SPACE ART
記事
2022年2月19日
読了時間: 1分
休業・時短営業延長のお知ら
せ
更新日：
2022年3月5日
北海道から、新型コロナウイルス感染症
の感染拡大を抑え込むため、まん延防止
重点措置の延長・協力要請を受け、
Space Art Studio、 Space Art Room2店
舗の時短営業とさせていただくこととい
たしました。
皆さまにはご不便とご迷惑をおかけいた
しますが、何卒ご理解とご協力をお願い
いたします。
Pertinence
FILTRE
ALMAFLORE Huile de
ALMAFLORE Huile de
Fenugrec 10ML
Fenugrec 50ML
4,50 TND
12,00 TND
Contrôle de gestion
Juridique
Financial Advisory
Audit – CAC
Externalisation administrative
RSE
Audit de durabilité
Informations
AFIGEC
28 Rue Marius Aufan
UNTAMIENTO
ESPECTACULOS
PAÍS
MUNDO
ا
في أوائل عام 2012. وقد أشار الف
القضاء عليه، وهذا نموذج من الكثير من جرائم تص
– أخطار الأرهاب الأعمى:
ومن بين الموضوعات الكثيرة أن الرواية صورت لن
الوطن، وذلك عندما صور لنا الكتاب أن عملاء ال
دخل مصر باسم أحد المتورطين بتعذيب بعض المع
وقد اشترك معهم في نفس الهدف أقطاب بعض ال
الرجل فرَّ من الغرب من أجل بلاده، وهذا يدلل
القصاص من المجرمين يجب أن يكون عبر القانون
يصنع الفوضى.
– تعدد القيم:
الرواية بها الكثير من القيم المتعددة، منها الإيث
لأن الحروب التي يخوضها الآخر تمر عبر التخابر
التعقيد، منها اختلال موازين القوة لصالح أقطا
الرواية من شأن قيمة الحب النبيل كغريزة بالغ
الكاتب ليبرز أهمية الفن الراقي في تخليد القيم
###
## YOUR TASK
Format every line of the data above as a JSON list of strings, one string per line, leaving out any blank lines.

## EXERCISE RESPONSE
[
  "SPACE ART",
  "記事",
  "2022年2月19日",
  "読了時間: 1分",
  "休業・時短営業延長のお知ら",
  "せ",
  "更新日：",
  "2022年3月5日",
  "北海道から、新型コロナウイルス感染症",
  "の感染拡大を抑え込むため、まん延防止",
  "重点措置の延長・協力要請を受け、",
  "Space Art Studio、 Space Art Room2店",
  "舗の時短営業とさせていただくこととい",
  "たしました。",
  "皆さまにはご不便とご迷惑をおかけいた",
  "しますが、何卒ご理解とご協力をお願い",
  "いたします。",
  "Pertinence",
  "FILTRE",
  "ALMAFLORE Huile de",
  "ALMAFLORE Huile de",
  "Fenugrec 10ML",
  "Fenugrec 50ML",
  "4,50 TND",
  "12,00 TND",
  "Contrôle de gestion",
  "Juridique",
  "Financial Advisory",
  "Audit – CAC",
  "Externalisation administrative",
  "RSE",
  "Audit de durabilité",
  "Informations",
  "AFIGEC",
  "28 Rue Marius Aufan",
  "UNTAMIENTO",
  "ESPECTACULOS",
  "PAÍS",
  "MUNDO",
  "ا",
  "في أوائل عام 2012. وقد أشار الف",
  "القضاء عليه، وهذا نموذج من الكثير من جرائم تص",
  "– أخطار الأرهاب الأعمى:",
  "ومن بين الموضوعات الكثيرة أن الرواية صورت لن",
  "الوطن، وذلك عندما صور لنا الكتاب أن عملاء ال",
  "دخل مصر باسم أحد المتورطين بتعذيب بعض المع",
  "وقد اشترك معهم في نفس الهدف أقطاب بعض ال",
  "الرجل فرَّ من الغرب من أجل بلاده، وهذا يدلل",
  "القصاص من المجرمين يجب أن يكون عبر القانون",
  "يصنع الفوضى.",
  "– تعدد القيم:",
  "الرواية بها الكثير من القيم المتعددة، منها الإيث",
  "لأن الحروب التي يخوضها الآخر تمر عبر التخابر",
  "التعقيد، منها اختلال موازين القوة لصالح أقطا",
  "الرواية من شأن قيمة الحب النبيل كغريزة بالغ",
  "الكاتب ليبرز أهمية الفن الراقي في تخليد القيم"
]